Patrick Brennan, mathematics and philosophy junior, publishes opinion piece on character and virtue during college years in Kentucky Kernel:
At a young age, the habits we form in school and at home ideally help us face problems later in life with ease.
However, it seems to me that the characteristics which grant success in those settings do not transfer over, because in our society, adult life is radically different. College students may struggle if they cannot adapt and form new habits.
Some people might not agree that humans are creatures of habit. Is it not the case that we are free to make new choices at every moment?
One could go on to say that people should avoid habits and routines because they are restricting. Taken too far, habits can make a person close-minded or alienated. Worse still, routines make room for stress when they are broken.
Nonetheless, I believe that we all form habits, and we are all therefore creatures of habit.
Think of someone that you know personally. I’m sure you could say something about their personality, character or disposition. These are posited as our concepts, like “friendly” or “hard-working,” map the evidence we see.
If we grant that people have a character or disposition, though, then we must accept that people form habits, which are simply the evidence we use to conceptualize particular personalities.
Therefore, the objector above who wants to avoid habits and routines is actually just making non-habit formation their habit. Further, routines do not need to be connected with stress; we determine our own reactions.
Sometimes habit formation can be challenging. Many students may have discovered that this semester because of all of the interruptions in school. It seemed like every time we began to get into a rhythm, our routines and schedules were disrupted with another week off.
However, habit formation is not just about staying in a routine. More than anything, it is about making the right action easy to grasp. Put differently, habit formation is about orienting pleasures and pains to correspond with how we want to be.

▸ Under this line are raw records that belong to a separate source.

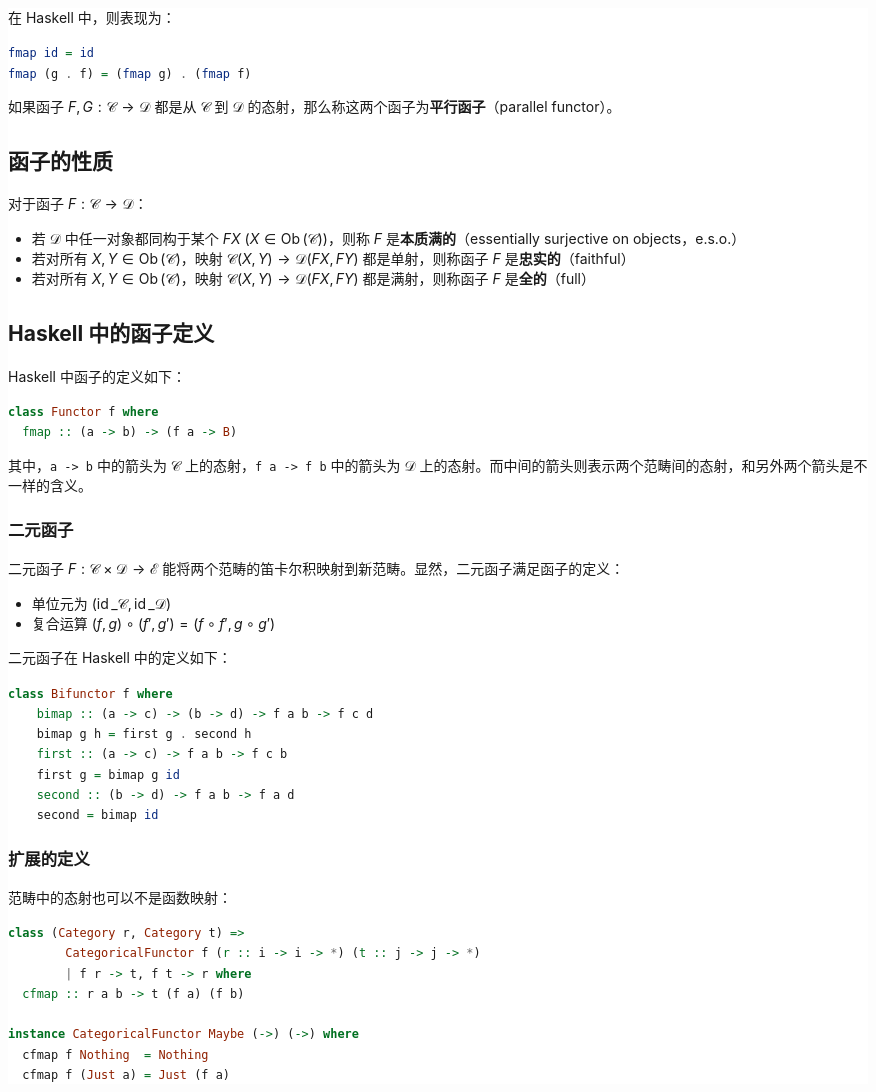在 Haskell 中，则表现为：

```haskell
fmap id = id
fmap (g . f) = (fmap g) . (fmap f)
```

如果函子 $F, G : \mathcal{C} \rightarrow \mathcal{D}$ 都是从 $\mathcal{C}$ 到 $\mathcal{D}$ 的态射，那么称这两个函子为**平行函子**（parallel functor）。

## 函子的性质

对于函子 $F : \mathcal{C} \rightarrow \mathcal{D}$：
- 若 $\mathcal{D}$ 中任一对象都同构于某个 $FX\ (X \in \operatorname{\mathrm{Ob}}(\mathcal{C}))$，则称 $F$ 是**本质满的**（essentially surjective on objects，e.s.o.）
- 若对所有 $X, Y \in \operatorname{\mathrm{Ob}}(\mathcal{C})$，映射 $\mathcal{C}(X, Y) \rightarrow \mathcal{D}(FX,FY)$ 都是单射，则称函子 $F$ 是**忠实的**（faithful）
- 若对所有 $X, Y \in \operatorname{\mathrm{Ob}}(\mathcal{C})$，映射 $\mathcal{C}(X, Y) \rightarrow \mathcal{D}(FX,FY)$ 都是满射，则称函子 $F$ 是**全的**（full）

## Haskell 中的函子定义

Haskell 中函子的定义如下：

```haskell
class Functor f where
  fmap :: (a -> b) -> (f a -> B)
```

其中，`a -> b` 中的箭头为 $\mathcal{C}$ 上的态射，`f a -> f b` 中的箭头为 $\mathcal{D}$ 上的态射。而中间的箭头则表示两个范畴间的态射，和另外两个箭头是不一样的含义。

### 二元函子

二元函子 $F : \mathcal{C} \times \mathcal{D} \rightarrow \mathcal{E}$ 能将两个范畴的笛卡尔积映射到新范畴。显然，二元函子满足函子的定义：
- 单位元为 $(\operatorname{\mathrm{id}}\_{\mathcal{C}}, \operatorname{\mathrm{id}}\_{\mathcal{D}})$
- 复合运算 $(f, g) \circ (f', g') = (f \circ f', g \circ g')$

二元函子在 Haskell 中的定义如下：

```haskell
class Bifunctor f where
    bimap :: (a -> c) -> (b -> d) -> f a b -> f c d
    bimap g h = first g . second h
    first :: (a -> c) -> f a b -> f c b
    first g = bimap g id
    second :: (b -> d) -> f a b -> f a d
    second = bimap id
```

### 扩展的定义

范畴中的态射也可以不是函数映射：

```haskell
class (Category r, Category t) =>
        CategoricalFunctor f (r :: i -> i -> *) (t :: j -> j -> *)
        | f r -> t, f t -> r where
  cfmap :: r a b -> t (f a) (f b)

instance CategoricalFunctor Maybe (->) (->) where
  cfmap f Nothing  = Nothing
  cfmap f (Just a) = Just (f a)
```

This means that we must sometimes struggle against our pleasures and pains in order to re-orient them. For example, a healthy amount of exercise might be painful or unwanted to someone who does not exercise, but the same person could come to love exercise over time.
Another example is taste in food. If you grew up on an unhealthy diet, as many Americans do, then you have to branch out and have faith in order to develop a taste for healthy food.
It often helps to see the physical basis for habit formation; in the case of food, much of our cravings are determined by the bacteria in our gut, which are in turn determined by what we eat daily.
Ultimately, since habit formation will happen, we should be mindful of it. With effort, you can make a habit out of good habit formation, and troubles should turn to ease.
Patrick Brennan is a mathematics and philosophy junior.